Principal Rob Watson said neither the newspaper nor the yearbook is going to be eliminated, but they may no longer be taught as elective classes.
“My goal is to still have a newspaper,” said Watson, one of three finalists for the Bozeman schools superintendent’s job. “It will just be taught in a different form.”
Watson said too few students signed up for the second-year journalism class that produces Hawk Tawk. The School Board agreed a few years ago to Superintendent Kirk Miller’s recommendation that any classes with fewer than 15 students will be eliminated, as a belt-tightening move to help balance the budget.
Students said they heard that 12 students signed up, so it’s only three short of the cutoff. This year the class has about 17 students.
Watson said he wants to meet with students next week to brainstorm ideas to keep the newspaper going. It could be combined with the first-year journalism class, or a stipend could be offered to a teacher to work with students at lunch or after school.
“I want their input,” Watson said. “It’s still a valuable part of the school.”
A different problem faces the yearbook class.

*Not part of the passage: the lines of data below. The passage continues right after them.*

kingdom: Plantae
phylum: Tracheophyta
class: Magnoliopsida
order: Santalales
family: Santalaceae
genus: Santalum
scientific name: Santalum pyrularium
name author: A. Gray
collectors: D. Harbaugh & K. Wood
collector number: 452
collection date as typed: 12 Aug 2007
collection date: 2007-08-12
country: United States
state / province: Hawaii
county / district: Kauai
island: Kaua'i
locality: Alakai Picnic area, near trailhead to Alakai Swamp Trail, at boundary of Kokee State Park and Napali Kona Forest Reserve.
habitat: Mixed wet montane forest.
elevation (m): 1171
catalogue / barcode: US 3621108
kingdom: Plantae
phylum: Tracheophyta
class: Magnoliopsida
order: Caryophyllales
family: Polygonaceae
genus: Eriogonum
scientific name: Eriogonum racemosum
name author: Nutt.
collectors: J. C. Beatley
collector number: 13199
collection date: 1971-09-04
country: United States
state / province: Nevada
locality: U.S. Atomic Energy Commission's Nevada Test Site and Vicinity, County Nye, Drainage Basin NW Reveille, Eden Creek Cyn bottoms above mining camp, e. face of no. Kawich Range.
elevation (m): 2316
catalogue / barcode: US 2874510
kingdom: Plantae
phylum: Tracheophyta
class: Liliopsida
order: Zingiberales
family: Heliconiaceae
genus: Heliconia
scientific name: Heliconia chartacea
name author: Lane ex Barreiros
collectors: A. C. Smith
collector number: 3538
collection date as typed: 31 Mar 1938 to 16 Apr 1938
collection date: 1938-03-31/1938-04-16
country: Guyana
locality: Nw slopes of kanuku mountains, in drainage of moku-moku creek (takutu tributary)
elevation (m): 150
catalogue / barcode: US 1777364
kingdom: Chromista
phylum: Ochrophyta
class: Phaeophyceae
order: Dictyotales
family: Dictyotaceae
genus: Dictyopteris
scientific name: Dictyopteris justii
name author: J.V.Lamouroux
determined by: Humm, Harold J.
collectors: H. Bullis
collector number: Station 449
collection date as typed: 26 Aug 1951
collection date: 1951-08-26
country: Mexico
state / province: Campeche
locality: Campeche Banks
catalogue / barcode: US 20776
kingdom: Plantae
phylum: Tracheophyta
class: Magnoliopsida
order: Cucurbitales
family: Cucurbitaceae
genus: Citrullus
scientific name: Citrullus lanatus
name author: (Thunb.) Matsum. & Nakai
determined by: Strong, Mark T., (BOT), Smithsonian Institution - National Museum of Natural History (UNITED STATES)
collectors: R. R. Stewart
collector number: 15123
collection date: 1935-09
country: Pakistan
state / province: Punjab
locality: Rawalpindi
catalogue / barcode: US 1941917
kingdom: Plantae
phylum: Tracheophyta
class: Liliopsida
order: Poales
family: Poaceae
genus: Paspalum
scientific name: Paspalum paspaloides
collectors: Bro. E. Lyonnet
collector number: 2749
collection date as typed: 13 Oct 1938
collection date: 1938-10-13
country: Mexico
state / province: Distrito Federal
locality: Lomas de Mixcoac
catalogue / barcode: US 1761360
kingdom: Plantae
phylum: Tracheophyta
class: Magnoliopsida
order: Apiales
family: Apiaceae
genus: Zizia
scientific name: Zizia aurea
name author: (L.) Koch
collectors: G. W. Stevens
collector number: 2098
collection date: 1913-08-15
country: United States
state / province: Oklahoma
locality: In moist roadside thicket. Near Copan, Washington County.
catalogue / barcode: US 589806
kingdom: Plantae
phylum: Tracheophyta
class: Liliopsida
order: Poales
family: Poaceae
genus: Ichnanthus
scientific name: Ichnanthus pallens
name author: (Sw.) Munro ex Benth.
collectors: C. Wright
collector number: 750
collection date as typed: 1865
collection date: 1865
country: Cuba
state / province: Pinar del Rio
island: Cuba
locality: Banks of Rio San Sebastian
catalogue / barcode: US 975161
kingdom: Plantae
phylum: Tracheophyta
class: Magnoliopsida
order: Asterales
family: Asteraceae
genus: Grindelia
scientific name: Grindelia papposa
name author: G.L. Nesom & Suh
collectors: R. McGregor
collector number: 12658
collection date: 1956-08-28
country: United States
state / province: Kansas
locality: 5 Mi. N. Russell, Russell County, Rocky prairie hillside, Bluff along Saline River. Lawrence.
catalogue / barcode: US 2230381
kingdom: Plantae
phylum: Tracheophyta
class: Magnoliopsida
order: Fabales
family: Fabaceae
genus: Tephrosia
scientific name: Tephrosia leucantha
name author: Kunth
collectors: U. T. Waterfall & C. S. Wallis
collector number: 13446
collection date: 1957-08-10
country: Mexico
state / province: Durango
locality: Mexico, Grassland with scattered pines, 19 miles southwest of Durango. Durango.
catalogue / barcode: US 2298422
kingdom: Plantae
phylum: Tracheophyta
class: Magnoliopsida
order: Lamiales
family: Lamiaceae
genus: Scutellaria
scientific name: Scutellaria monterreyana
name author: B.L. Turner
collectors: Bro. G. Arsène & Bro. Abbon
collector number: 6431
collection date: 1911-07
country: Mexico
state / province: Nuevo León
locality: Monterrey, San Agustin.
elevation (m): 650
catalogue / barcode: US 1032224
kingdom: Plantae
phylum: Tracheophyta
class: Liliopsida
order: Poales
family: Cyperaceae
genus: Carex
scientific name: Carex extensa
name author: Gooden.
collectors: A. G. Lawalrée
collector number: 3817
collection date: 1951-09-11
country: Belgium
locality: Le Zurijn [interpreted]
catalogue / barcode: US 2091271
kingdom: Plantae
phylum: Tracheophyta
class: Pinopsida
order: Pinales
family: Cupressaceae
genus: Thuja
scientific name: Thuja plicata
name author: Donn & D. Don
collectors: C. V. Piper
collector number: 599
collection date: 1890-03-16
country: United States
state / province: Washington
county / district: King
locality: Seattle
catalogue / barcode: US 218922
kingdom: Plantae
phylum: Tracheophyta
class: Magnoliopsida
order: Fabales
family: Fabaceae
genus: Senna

More students have signed up for graphic arts classes next year, so the graphic arts teacher won’t have room in his schedule for yearbook next year, Watson said. He added the school may hire someone else to teach the class or hire someone with a stipend to teach it as an outside-of-class activity.
But students said they don’t think the Hawk Tawk would survive for very long, or be as good a newspaper, if it’s downgraded to a club.
Wright, a senior, said so many Hawk Tawk students are busy with Advanced Placement classes, sports, speech and debate, extracurricular activities and college applications, few would have time to write for Hawk Tawk or sell advertising, needed to keep it self-supporting.
“Without a class, there can’t be a paper,” said junior Lane O’Donnell, features editor. “We don’t have the time. We won’t have as successful a newspaper if it was just a club.
“The lack of kids is not a lack of interest,” O’Donnell added. “The kids appreciate and the community appreciates Hawk Tawk.”
Jemma Douglas, yearbook co-editor, said the 21 yearbook students learn invaluable lessons about computer design and how to produce a $60,000 project.
The yearbook class counts as both a technical and vocational credit toward graduation, but Hawk Tawk only counts as a technical credit, not a vocational credit, students said. Changing that could help with enrollment, they said.
Chandler said it’s ironic that the Hawk Tawk embodies many goals in the School Board’s long-range strategic plan. Those include using technology to optimize learning and preparing all students for college and careers.
Wright added she’s really proud of how the Hawk Tawk has improved this year. This month’s issue features a cover story on the school’s Special Olympics team.
“Our last issue is extremely professional,” Wright said. “Everyone tried very hard. To publish something is a really rewarding feeling for students.”
O’Donnell said she wishes the students had known the class was in jeopardy so they could have found students to sign up for it.
“I feel a little bit like we are getting a form of expression taken away from us if the paper is cut,” Wright said. She said their meeting Tuesday from 3 p.m. to 5:30 p.m. at the Bozeman Library is open to students and the public.